Your answer should be only the lines below from the one with "fx_px: 10513" to the one with "focal_mm: 87", repeated exactly, ends included.

:::::

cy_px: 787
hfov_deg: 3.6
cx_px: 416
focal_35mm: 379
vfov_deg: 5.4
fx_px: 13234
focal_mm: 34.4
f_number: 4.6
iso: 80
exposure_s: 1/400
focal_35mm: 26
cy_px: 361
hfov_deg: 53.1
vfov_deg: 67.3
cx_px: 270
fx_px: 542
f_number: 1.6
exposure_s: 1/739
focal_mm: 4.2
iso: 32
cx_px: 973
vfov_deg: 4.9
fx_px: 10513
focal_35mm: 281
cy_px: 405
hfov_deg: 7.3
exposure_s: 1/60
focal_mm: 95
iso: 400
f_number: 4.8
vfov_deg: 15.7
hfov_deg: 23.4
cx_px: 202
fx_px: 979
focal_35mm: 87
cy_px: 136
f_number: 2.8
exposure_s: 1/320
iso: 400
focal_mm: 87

:::::

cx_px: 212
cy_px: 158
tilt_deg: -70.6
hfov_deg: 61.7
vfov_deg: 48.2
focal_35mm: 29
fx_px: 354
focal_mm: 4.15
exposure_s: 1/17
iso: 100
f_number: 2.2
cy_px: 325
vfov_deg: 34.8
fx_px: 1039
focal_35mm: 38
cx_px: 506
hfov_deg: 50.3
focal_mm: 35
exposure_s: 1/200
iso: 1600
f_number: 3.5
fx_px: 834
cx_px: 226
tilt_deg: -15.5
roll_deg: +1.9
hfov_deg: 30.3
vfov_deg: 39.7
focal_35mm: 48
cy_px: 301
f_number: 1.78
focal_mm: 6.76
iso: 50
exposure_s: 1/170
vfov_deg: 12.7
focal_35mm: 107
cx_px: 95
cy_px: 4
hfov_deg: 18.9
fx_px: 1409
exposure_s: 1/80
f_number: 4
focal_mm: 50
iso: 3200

:::::

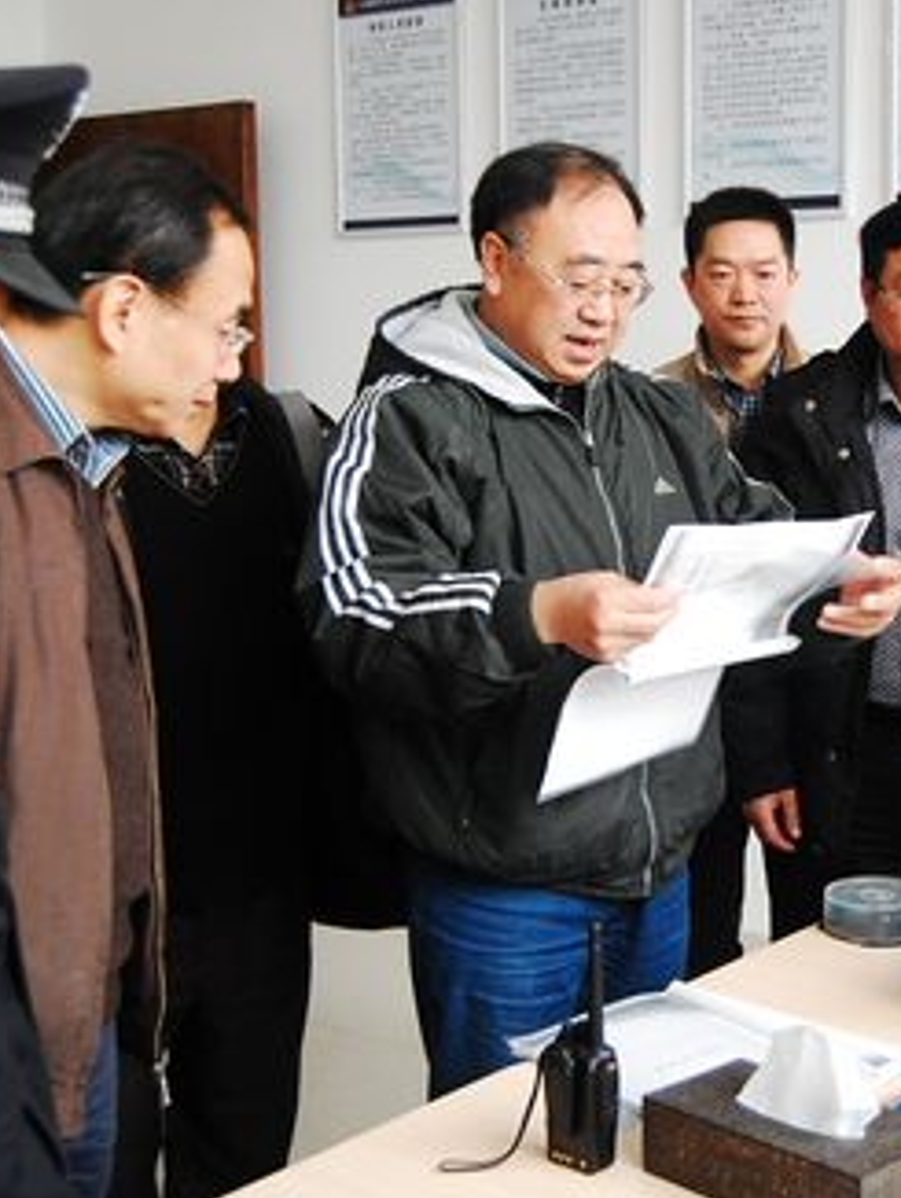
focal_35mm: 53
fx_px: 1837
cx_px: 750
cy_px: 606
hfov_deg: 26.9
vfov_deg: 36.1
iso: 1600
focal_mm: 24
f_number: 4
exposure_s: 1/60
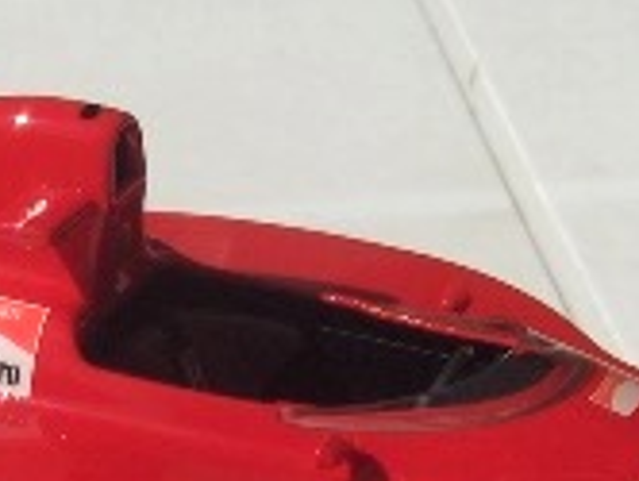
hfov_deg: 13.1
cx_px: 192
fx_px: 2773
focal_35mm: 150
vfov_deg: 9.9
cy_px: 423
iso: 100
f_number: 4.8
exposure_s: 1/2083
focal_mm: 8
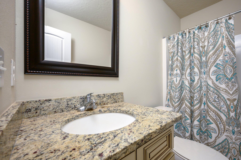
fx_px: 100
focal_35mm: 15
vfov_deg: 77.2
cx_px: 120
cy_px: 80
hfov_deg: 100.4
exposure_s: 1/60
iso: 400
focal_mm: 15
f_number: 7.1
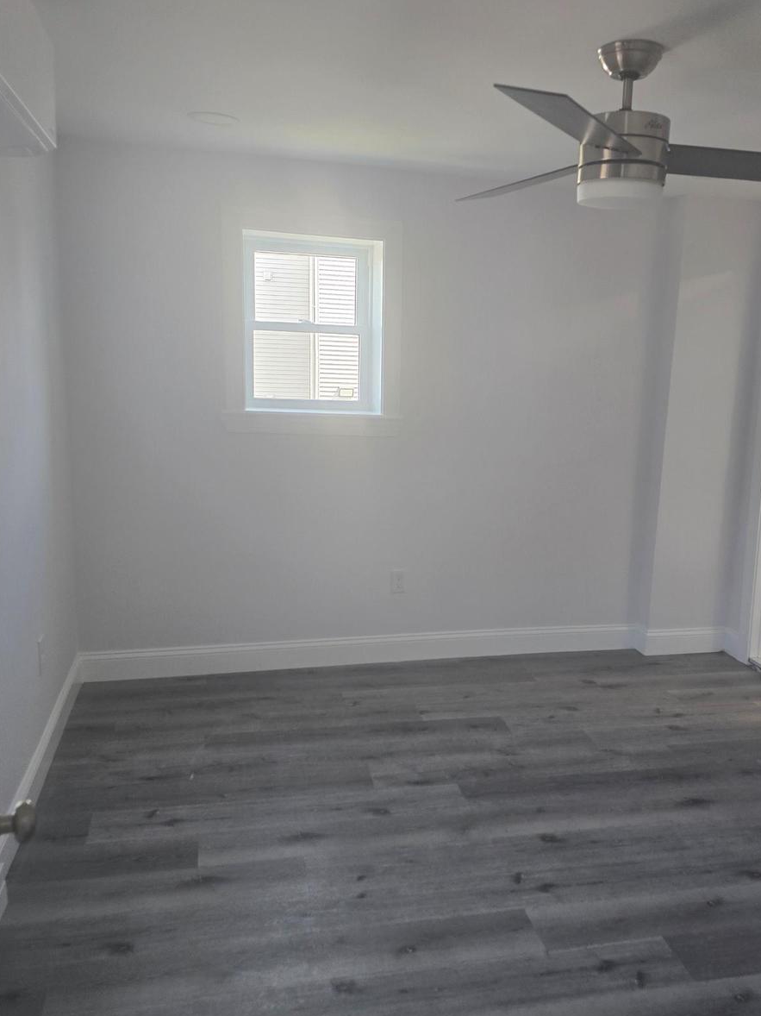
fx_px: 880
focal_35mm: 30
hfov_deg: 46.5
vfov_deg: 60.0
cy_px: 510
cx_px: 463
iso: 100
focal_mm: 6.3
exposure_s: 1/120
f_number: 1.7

:::::

Written solution »
fx_px: 10513
focal_35mm: 281
cy_px: 405
hfov_deg: 7.3
exposure_s: 1/60
focal_mm: 95
iso: 400
f_number: 4.8
vfov_deg: 15.7
hfov_deg: 23.4
cx_px: 202
fx_px: 979
focal_35mm: 87
cy_px: 136
f_number: 2.8
exposure_s: 1/320
iso: 400
focal_mm: 87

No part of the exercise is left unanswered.